Travail à faire
A - Dans le texte sur le voyage à l'Assekrem, recopiez tout ce qui va de « On comprend vite » jusqu'à « genre d' effort... ».
B - Rédigez la suite du texte sur le voyage à l'Assekrem, en partant de sa dernière phrase.

Pour réaliser un documentaire, Eric-Emmanuel se rend en Algérie avec Gérard, dans le désert pour visiter l’ermitage de l’Assekrem créé par le père Charles de Foucauld et retracer ainsi le parcours de ce noceur qui, un jour, découvre la foi et devient prêtre. D'autres personnes vont les accompagner.
On comprend vite qu'aucun n'est là pour les mêmes raisons et qu'il va s'agir davantage d'un voyage initiatique que d'une simple marche dans le désert… une petite phrase tourne en boucle dans la tête d'Eric : « Quelque part mon vrai visage m'attend »
Eric-Emmanuel oscille entre ses certitudes, ses concepts de professeur de philosophie et ses peurs intérieures, profondément enfouies et qui vont le tarabuster durant les quinze jours au cours desquels il va vivre comme un nomade, marcher, dormir à la belle étoile : peur de la nuit, des autres, du scorpion caché dans l'ombre, la fatigue d'un corps peu habitué à ce genre d' effort...
Insomniaque depuis la mort de son grand-père adoré, il comprend soudain l'origine de sa lutte contre le sommeil : on lui avait dit alors que « son grand-père s'était endormi pour toujours ». Donc, dormir c'est forcément risquer de mourir. Peu à peu, dans l'adversité, les difficultés de la marche dans le désert, ses perceptions, son raisonnement, ses rapports à l'autre vont changer. Il apprend de sa rencontre avec le Touareg, ils se comprennent alors qu'ils ne parlent pas la même langue, le vrai langage est au-delà des mots ?
En découvrant les gestes ancestraux, tels allumer le feu, confectionner le pain, « Je le contemplai avec reconnaissance ; ses doigts industrieux m'avaient ramené à l'essentiel : l'étonnement. il prend conscience de la vraie vie, « son premier jour de vie consciente », de la relation avec l'autre, avec la Nature. « Sur terre, ce ne sont pas les occasions de s'émerveiller qui manquent, ce sont les émerveillés »

Données brutes
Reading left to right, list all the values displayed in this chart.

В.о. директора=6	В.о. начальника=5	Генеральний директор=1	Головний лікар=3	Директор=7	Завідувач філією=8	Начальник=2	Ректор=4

Corrigé
A -
On comprend vite qu'aucun n'est là pour les mêmes raisons et qu'il va s'agir davantage d'un voyage initiatique que d'une simple marche dans le désert… une petite phrase tourne en boucle dans la tête d'Eric : « Quelque part mon vrai visage m'attend »
Eric-Emmanuel oscille entre ses certitudes, ses concepts de professeur de philosophie et ses peurs intérieures, profondément enfouies et qui vont le tarabuster durant les quinze jours au cours desquels il va vivre comme un nomade, marcher, dormir à la belle étoile : peur de la nuit, des autres, du scorpion caché dans l'ombre, la fatigue d'un corps peu habitué à ce genre d' effort...

B -
Il prend conscience de l'immensité du désert, de l'espace par rapport à la suffisance des hommes, ce qui nous vaut des échanges musclés avec les autres, perclus de certitudes et qui, faute de répondre scientifiquement au « pourquoi », se limitent au « comment » et on le voit cheminer, différemment des autres car il est déjà plus loin, il apprend.
Quelle est la place de Dieu dans tout ça ? se demande-t-il… qui a raison de l'Islam ou du Christianisme ? Et l'athéisme ? Et la condescendance des Européens vis-à-vis des Africains. « En réalité, ils jugent normal qu'un Africain prie mais incommodant qu'un Européen le fasse parce qu'ils estiment l'Européen supérieur à l'Africain » P 81
Lorsqu'il vit se perd en redescendant à toute allure de la montagne, sautant comme un cabri, sans attendre les autres, enivré par ses sensations qui le dépasse, et frôle la mort, vivant une expérience de mort imminente, cela ne nous étonne pas, il était déjà dans une quête d'ailleurs et donc prêt à vivre cette expérience intérieure.
Et bien sûr, il ne peut la partager avec personne, seul le Touareg peut comprendre. On est au-delà du concret, au-delà des mots.
J'ai beaucoup aimé cette quête, ce voyage initiatique, la découverte de Dieu, la certitude de son existence qui va changer toute sa vie future. Cela m'a rappelé cette sensation de certitude, de joie, de sérénité qui émane des grands maîtres tibétains que j'ai pu rencontrer, ce sont des expériences difficiles à raconter car c'est au-delà des mots. Il n'y a rien à expliquer, c'est au-delà du pourquoi et du comment car « c'est » tout simplement.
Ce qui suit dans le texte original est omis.